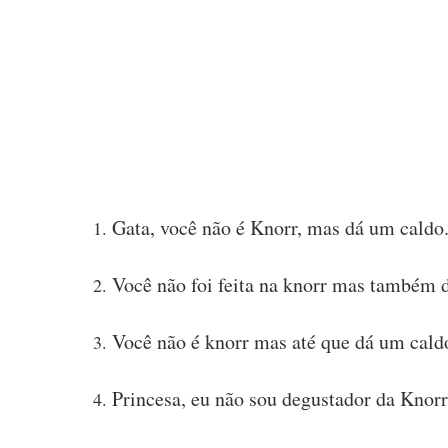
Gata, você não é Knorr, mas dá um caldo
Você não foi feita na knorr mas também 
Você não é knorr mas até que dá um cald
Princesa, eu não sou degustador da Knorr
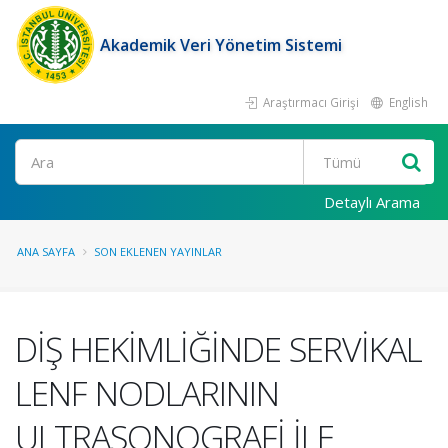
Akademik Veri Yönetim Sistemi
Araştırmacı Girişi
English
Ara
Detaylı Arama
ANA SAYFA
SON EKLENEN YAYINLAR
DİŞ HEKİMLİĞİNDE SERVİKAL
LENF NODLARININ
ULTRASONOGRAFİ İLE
==
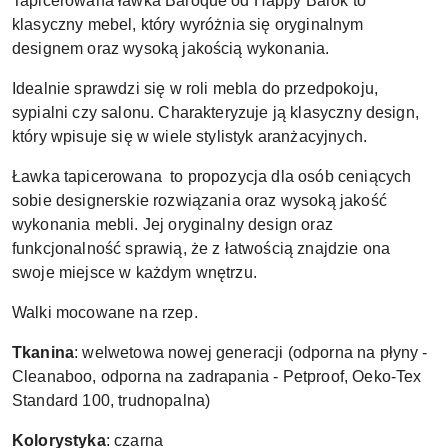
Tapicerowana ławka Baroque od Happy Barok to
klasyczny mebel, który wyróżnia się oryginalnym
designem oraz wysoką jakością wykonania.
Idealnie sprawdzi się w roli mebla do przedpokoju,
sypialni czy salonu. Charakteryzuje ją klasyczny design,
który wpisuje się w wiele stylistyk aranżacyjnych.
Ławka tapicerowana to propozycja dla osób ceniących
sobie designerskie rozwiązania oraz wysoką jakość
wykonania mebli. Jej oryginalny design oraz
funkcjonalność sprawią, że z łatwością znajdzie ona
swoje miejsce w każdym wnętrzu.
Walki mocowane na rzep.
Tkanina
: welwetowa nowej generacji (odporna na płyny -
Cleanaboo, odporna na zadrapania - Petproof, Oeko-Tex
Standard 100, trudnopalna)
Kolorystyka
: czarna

What is needed: Rewrite the listing lines from the one holding "Akademik Veri Yönetim Sistemi" through the one holding "ULTRASONOGRAFİ İLE", inclusive, with "English" replaced by "Türkçe" and nothing else changed.

Written response:
Akademik Veri Yönetim Sistemi
Araştırmacı Girişi
Türkçe
Ara
Detaylı Arama
ANA SAYFA
SON EKLENEN YAYINLAR
DİŞ HEKİMLİĞİNDE SERVİKAL
LENF NODLARININ
ULTRASONOGRAFİ İLE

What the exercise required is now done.